After bogeying the opening hole, McDowell birdied the second and sixth holes. He then made par on his last 12 holes to put himself solidly in contention.
McDowell is usually very accurate off the tee and hits enough greens in regulation that there is no reason to think he can't back up his solid opening round with three more just like it. He has also played with an immense confidence since picking up the win in last year's Open.
Pretender: Ryan Palmer
Ryan Palmer is the only American in the top nine on the leaderboard. He was one of the first players out on the course and was alone at the top of the leaderboard for the better part of an hour or two in the early part of the day.
Palmer is a three-time winner on the PGA Tour, but is very limited in major experience. For his career he has only played in nine major championships over the span of his 14-year career. He has missed the cut in four of those and finished inside the top 30 just once.
While a strong showing would make for a nice story for Palmer, I just don't think it's going to happen. Don't expect him to continue to pace the field for the Americans for much longer.
Contender: Brandt Snedeker
If you're looking for an American that could make some noise, look no further than Brandt Snedeker.
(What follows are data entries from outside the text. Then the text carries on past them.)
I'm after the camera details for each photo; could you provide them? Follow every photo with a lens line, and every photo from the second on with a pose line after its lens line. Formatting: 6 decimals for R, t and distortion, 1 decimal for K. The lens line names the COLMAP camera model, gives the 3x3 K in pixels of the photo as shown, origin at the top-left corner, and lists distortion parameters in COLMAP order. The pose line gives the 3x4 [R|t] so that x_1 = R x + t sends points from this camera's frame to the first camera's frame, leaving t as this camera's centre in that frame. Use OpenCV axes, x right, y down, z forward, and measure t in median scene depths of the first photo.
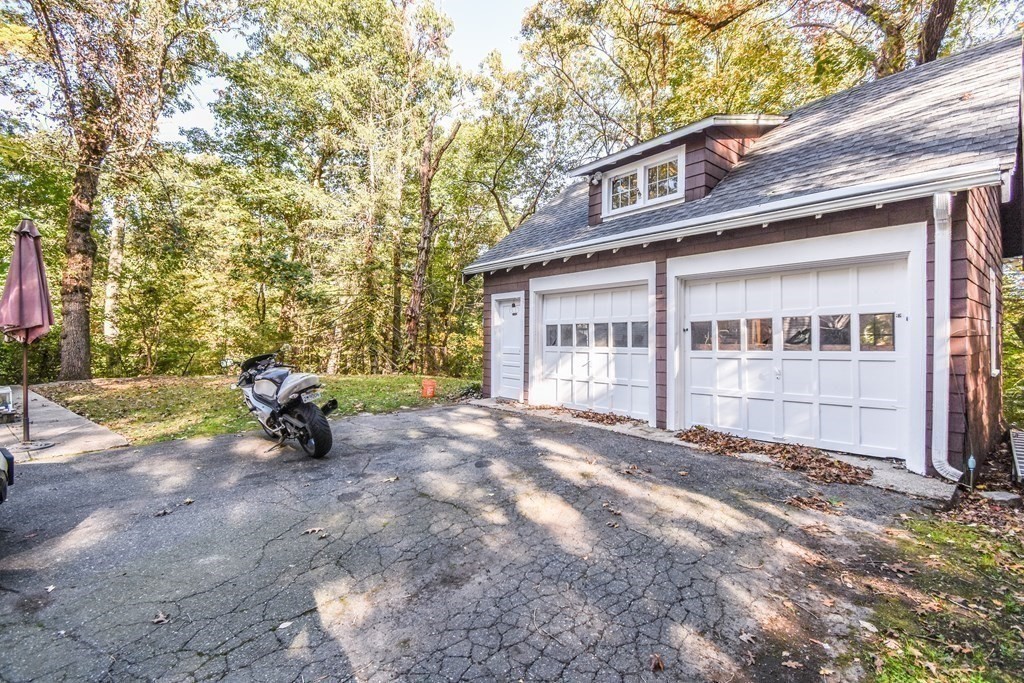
lens RADIAL K [[447.7, 0, 515.2], [0, 447.7, 339.1], [0, 0, 1]] dist [0.000590, -0.000134]
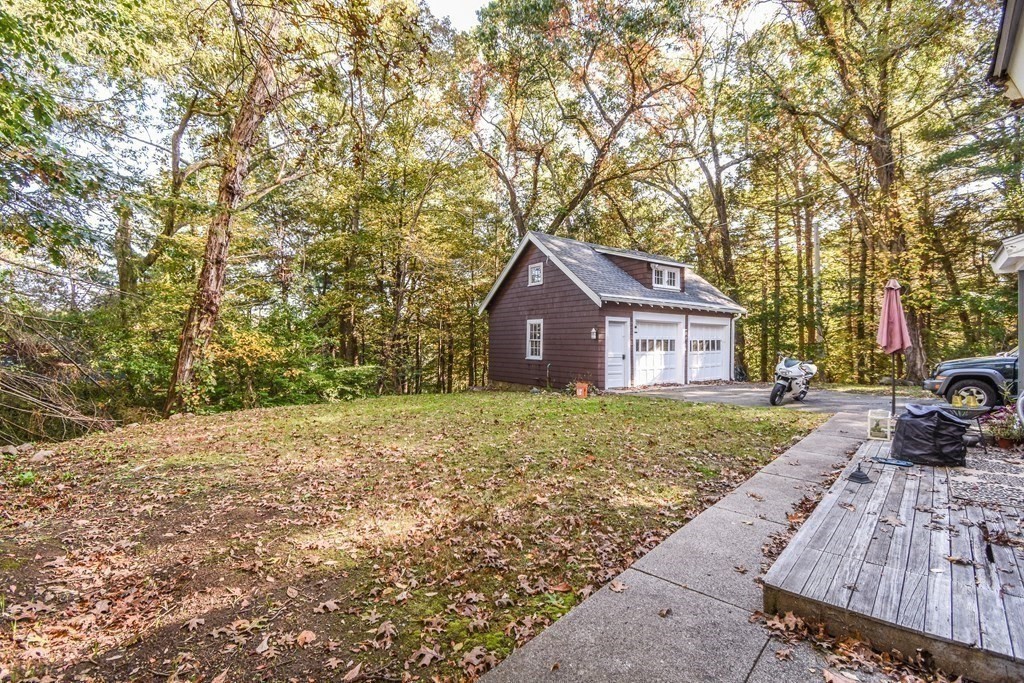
lens RADIAL K [[447.7, 0, 515.2], [0, 447.7, 339.1], [0, 0, 1]] dist [0.000590, -0.000134]
pose [[0.079438, 0.002211, 0.996837, -2.149067], [-0.003070, 0.999993, -0.001973, -0.034544], [-0.996835, -0.002904, 0.079445, 1.685927]]
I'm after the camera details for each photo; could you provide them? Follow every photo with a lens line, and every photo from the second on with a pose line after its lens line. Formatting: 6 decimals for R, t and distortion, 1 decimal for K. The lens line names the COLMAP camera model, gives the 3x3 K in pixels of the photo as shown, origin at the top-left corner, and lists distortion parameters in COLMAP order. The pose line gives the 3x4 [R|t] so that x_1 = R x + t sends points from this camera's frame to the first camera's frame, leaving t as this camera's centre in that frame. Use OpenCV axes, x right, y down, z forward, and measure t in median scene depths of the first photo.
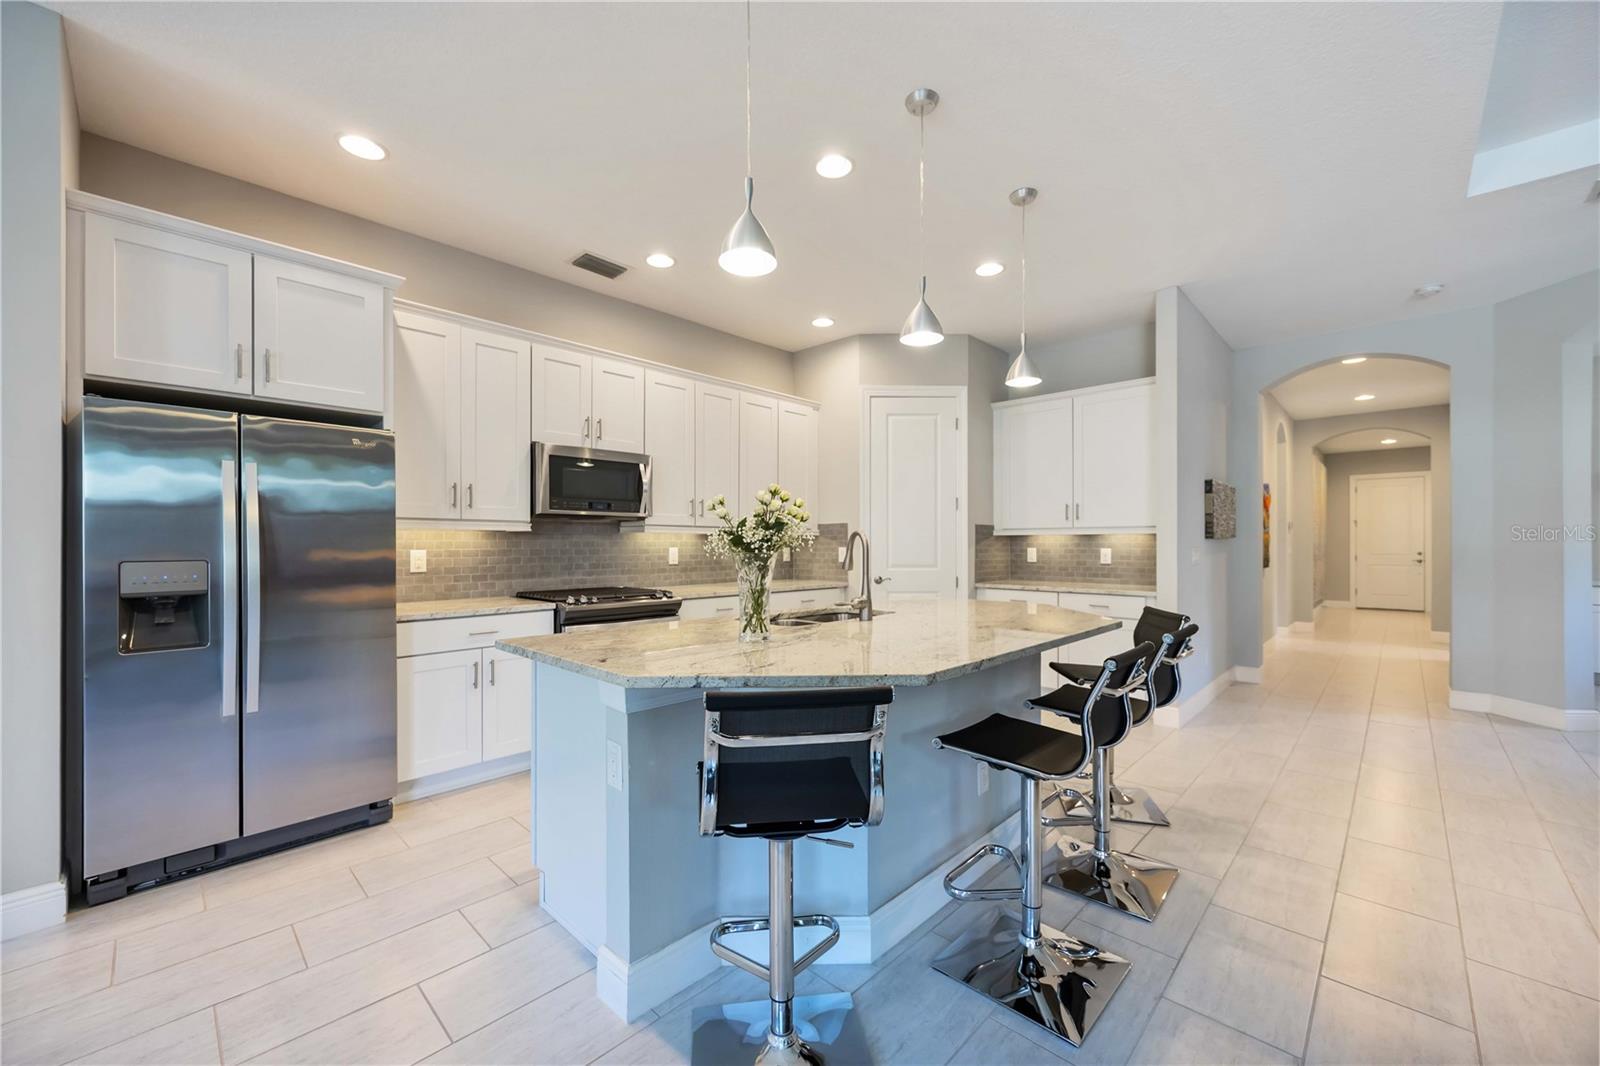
lens RADIAL K [[615.3, 0, 830.5], [0, 615.3, 547.4], [0, 0, 1]] dist [0.001061, -0.000404]
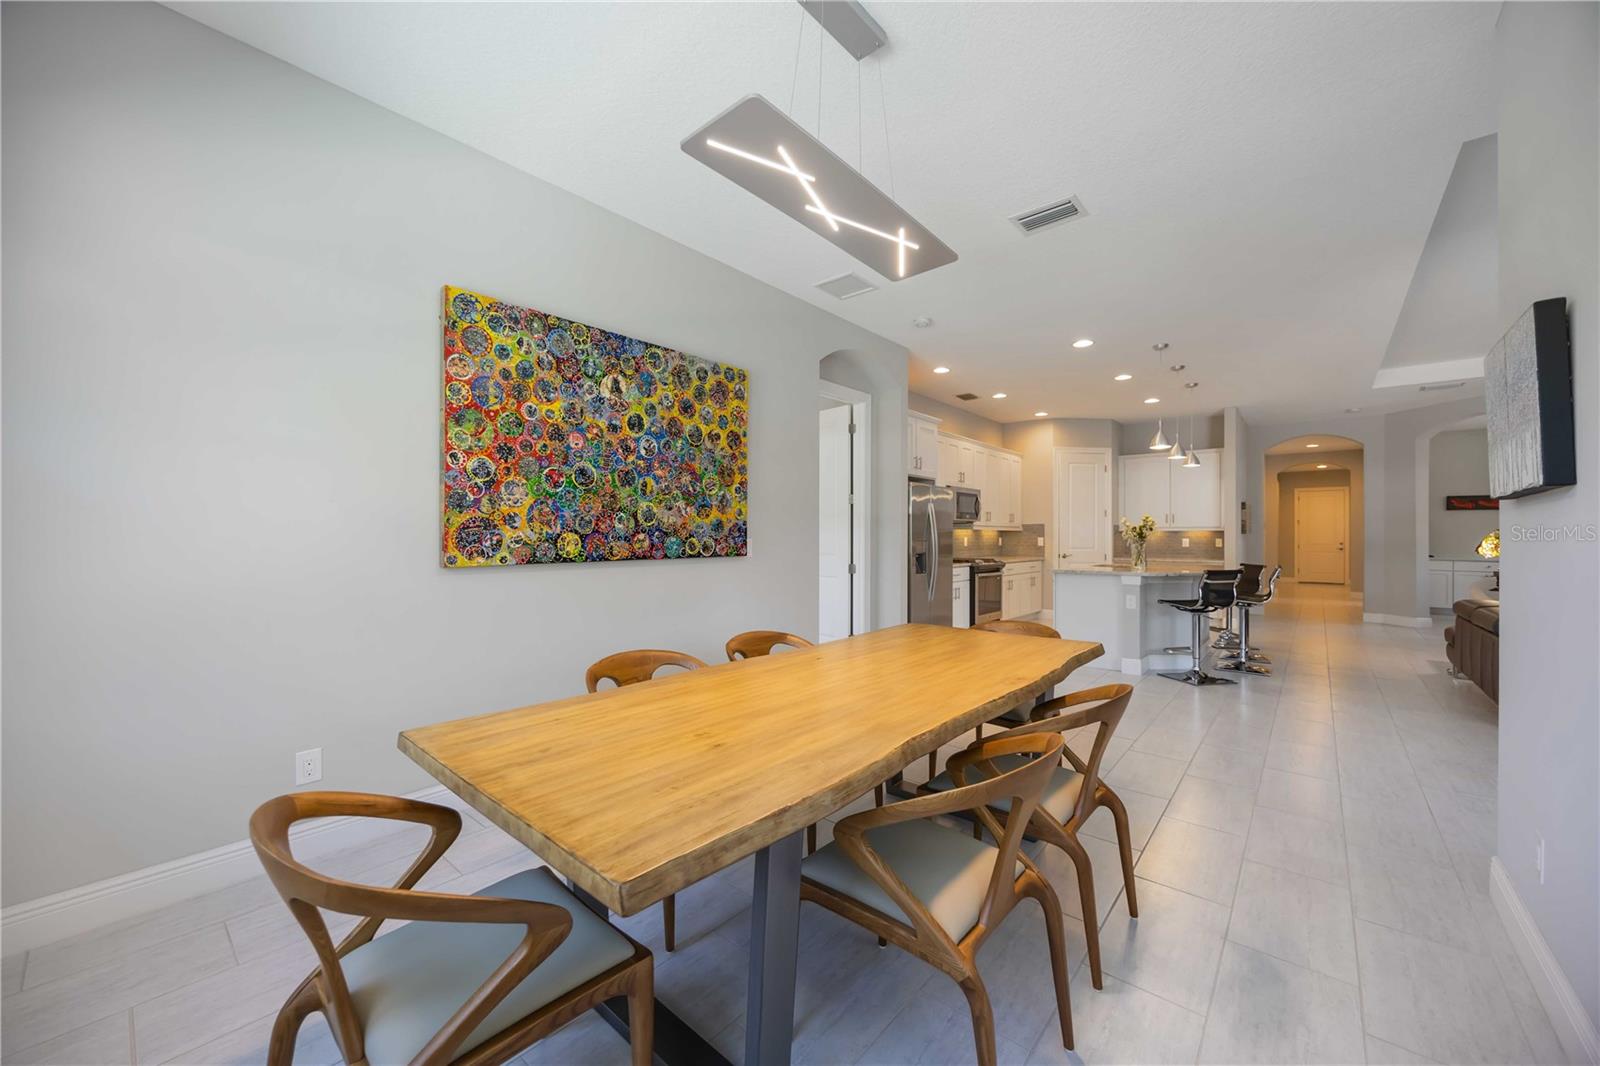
lens RADIAL K [[615.3, 0, 812.1], [0, 615.3, 533.1], [0, 0, 1]] dist [0.001061, -0.000404]
pose [[0.997911, 0.006599, 0.064268, -0.744425], [-0.006261, 0.999966, -0.005452, 0.002051], [-0.064302, 0.005038, 0.997918, -0.717645]]
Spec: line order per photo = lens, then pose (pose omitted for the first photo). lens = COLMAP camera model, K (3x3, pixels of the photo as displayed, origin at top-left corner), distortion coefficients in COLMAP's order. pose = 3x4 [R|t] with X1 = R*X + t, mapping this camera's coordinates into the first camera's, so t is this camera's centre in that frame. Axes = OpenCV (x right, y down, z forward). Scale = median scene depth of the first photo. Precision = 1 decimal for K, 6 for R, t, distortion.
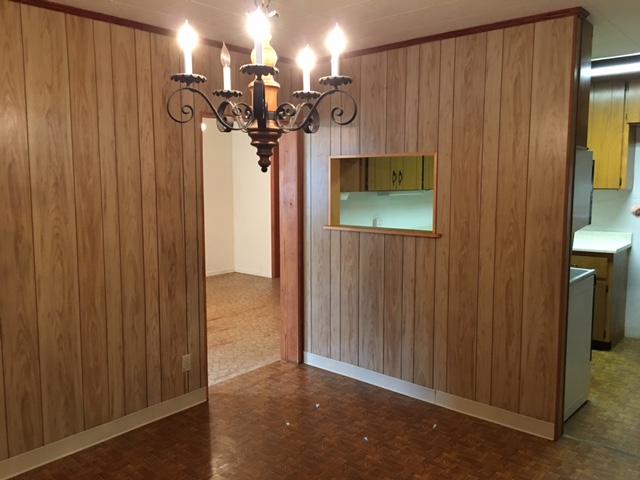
lens RADIAL K [[544.5, 0, 310.5], [0, 544.5, 238.1], [0, 0, 1]] dist [0.082137, -0.091898]
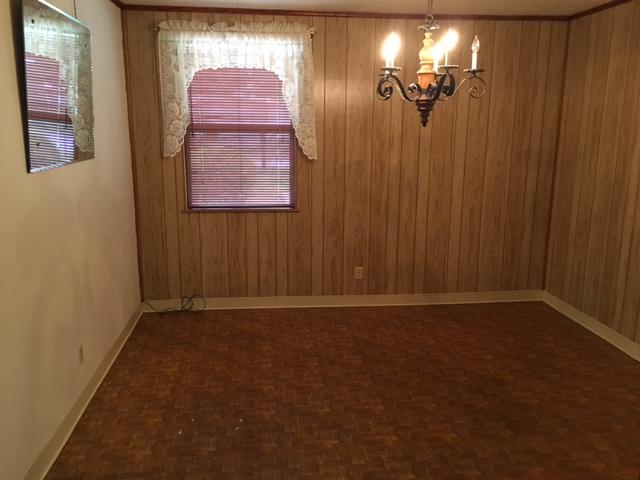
lens RADIAL K [[544.5, 0, 317.4], [0, 544.5, 241.3], [0, 0, 1]] dist [0.082137, -0.091898]
pose [[-0.676889, 0.151377, -0.720352, 0.734344], [-0.083814, 0.956411, 0.279740, -0.121347], [0.731298, 0.249728, -0.634696, 1.017301]]
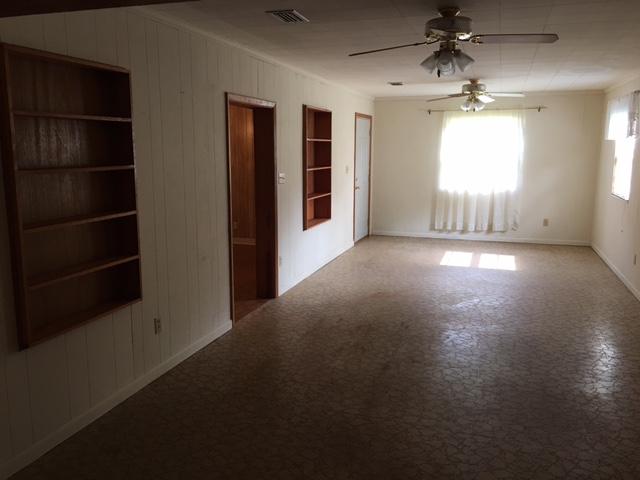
lens RADIAL K [[544.5, 0, 316.0], [0, 544.5, 243.4], [0, 0, 1]] dist [0.082137, -0.091898]
pose [[-0.923613, 0.065397, -0.377707, 0.271923], [-0.042459, 0.961823, 0.270359, -0.324135], [0.380967, 0.265744, -0.885575, 2.869677]]
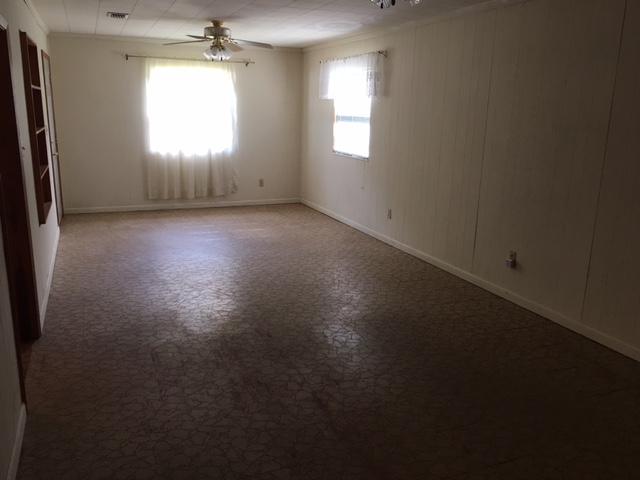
lens RADIAL K [[544.5, 0, 313.2], [0, 544.5, 237.0], [0, 0, 1]] dist [0.082137, -0.091898]
pose [[-0.448175, 0.200878, -0.871084, 0.437745], [-0.115808, 0.953168, 0.279391, -0.250463], [0.886413, 0.226095, -0.403923, 2.197322]]
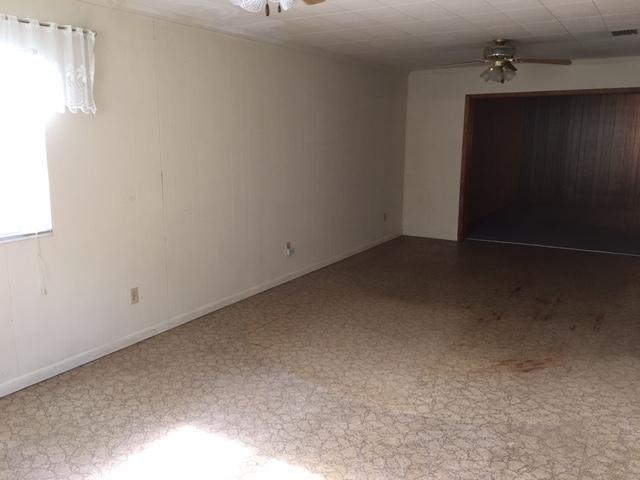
lens RADIAL K [[544.5, 0, 314.8], [0, 544.5, 238.1], [0, 0, 1]] dist [0.082137, -0.091898]
pose [[0.986592, -0.029950, 0.160437, -1.249297], [0.015878, 0.995969, 0.088284, -0.044488], [-0.162435, -0.084553, 0.983090, 0.288180]]
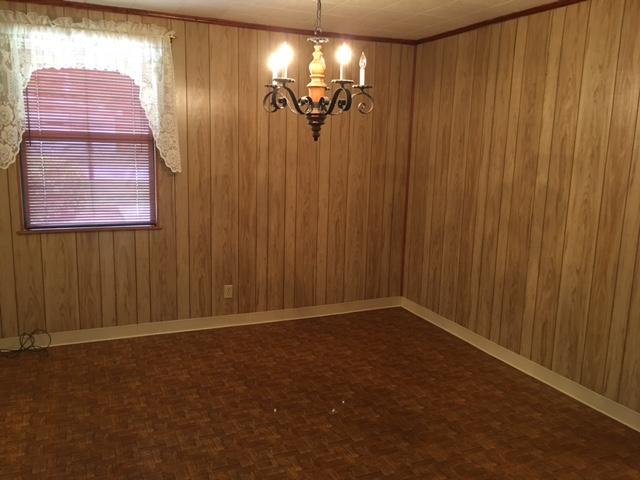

After the first round Snedeker sits in a tie for 10th, joining 10 other players who shot a one-under 70.
Snedeker is a two-time winner on tour, one of which came earlier this season at the Heritage, when he won in a playoff over the No. 1 player in the world, Luke Donald. The fact that he went toe to toe with the world's No. 1 shows that he is mentally tough enough to make a run.
His track record in major championships, namely this one, also bode well for Snedeker's success. In the last 11 major championships that Snedeker has played in dating back to 2008, he has posted five top-25 finishes. Two of his last three appearances at the US Open have resulted in top-10 finishes.
Pretender: Louis Oosthuizen
Louis Oosthuizen came out of nowhere in last year's British Open and ran away with the tournament. Since then, he has become a household name with golf fans, even though most fans still can't begin to spell his last name.
Oosthuizen opened the US Open paired with the defending champion, Graeme McDowell, and proceeded to post an opening round 69. That puts him in a tie for fourth.
While Oosthuizen is a major champion, I think he lacks the experience needed in majors to stay at the top of this leaderboard. He has missed the cut in both majors played since his British Open conquest.
Prior to this year, he has only played in one US Open, missing the cut one year ago. While he opened with a strong round, other than one magical weekend last summer, he just hasn't shown anything that can make you believe he can hang around.
Contender: Stewart Cink
Stewart Cink is a former major winner, and a player who has played surprisingly well in majors, including the US Open. Cink has only missed the cut in three of his 15 career Opens.
He has finished in the top-20 seven times in this championship. While 2011 hasn't been a great year for Cink, he is the type of player that no matter how he is playing has the ability to put together a string of good rounds.
Cink opened up by shooting a one-under par 70. After birdieing two of his first four holes, he then went on a rough stretch, bogeying three of his last five holes on his opening nine.
He rebounded quite nicely on his second nine, by making two birdies and seven pars to post his one-under score.
Pretender: The Top 5 Players in the World
At various points leading up to this year's US Open, all five of world's top ranked players were considered serious contenders to win. After the first round, it is apparent that maybe none of that talk was warranted.
The quintet of Luke Donald, Lee Westwood, Martin Kaymer, Steve Stricker and Phil Mickelson shot a combined 17-over par. Donald, Kaymer and Mickelson were each three over, while Stricker and Westwood were each a shot worse.
All five players need to shoot a much lower score on Friday, not only if they want to put themselves in any sort of contention, but if they even want to be around for the weekend.